Кто они, действующие лица медицины будущего? Чтобы ответить на этот вопрос, нужно повторить историю, разделяя две большие области медицины – диагностику и уход, пути исторического развития которых очень расходились и редко когда сходились снова. Историю теологии нельзя сравнить с историей архитектуры только на том основании, что и в том, и в другом случае присутствуют соборы. Мы не должны смешивать историю диагностики с историей ухода за больными, как это часто происходит только потому, что обе – о лечении. Даже в наши дни успехи одной области редко бывают связаны с достижениями в другой.

Фрагменты набора данных:

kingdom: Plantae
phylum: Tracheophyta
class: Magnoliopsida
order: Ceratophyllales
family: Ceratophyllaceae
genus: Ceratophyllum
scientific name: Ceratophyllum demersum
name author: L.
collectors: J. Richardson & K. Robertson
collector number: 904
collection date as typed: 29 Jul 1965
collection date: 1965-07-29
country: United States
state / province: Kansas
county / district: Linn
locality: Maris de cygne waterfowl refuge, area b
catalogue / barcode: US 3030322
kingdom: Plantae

Задание 1: Назовите все области, историю которых упоминает текст о медицине будущего.
Задание 2: Перепишите из текста о медицине будущего отрывок от «Кто они, действующие» до «достижениями в другой.».
Строки здесь никак не используются.

Ваш ответ 1: Теология, архитектура, диагностика, уход за больными.

Ваш ответ 2:
Кто они, действующие лица медицины будущего? Чтобы ответить на этот вопрос, нужно повторить историю, разделяя две большие области медицины – диагностику и уход, пути исторического развития которых очень расходились и редко когда сходились снова. Историю теологии нельзя сравнить с историей архитектуры только на том основании, что и в том, и в другом случае присутствуют соборы. Мы не должны смешивать историю диагностики с историей ухода за больными, как это часто происходит только потому, что обе – о лечении. Даже в наши дни успехи одной области редко бывают связаны с достижениями в другой.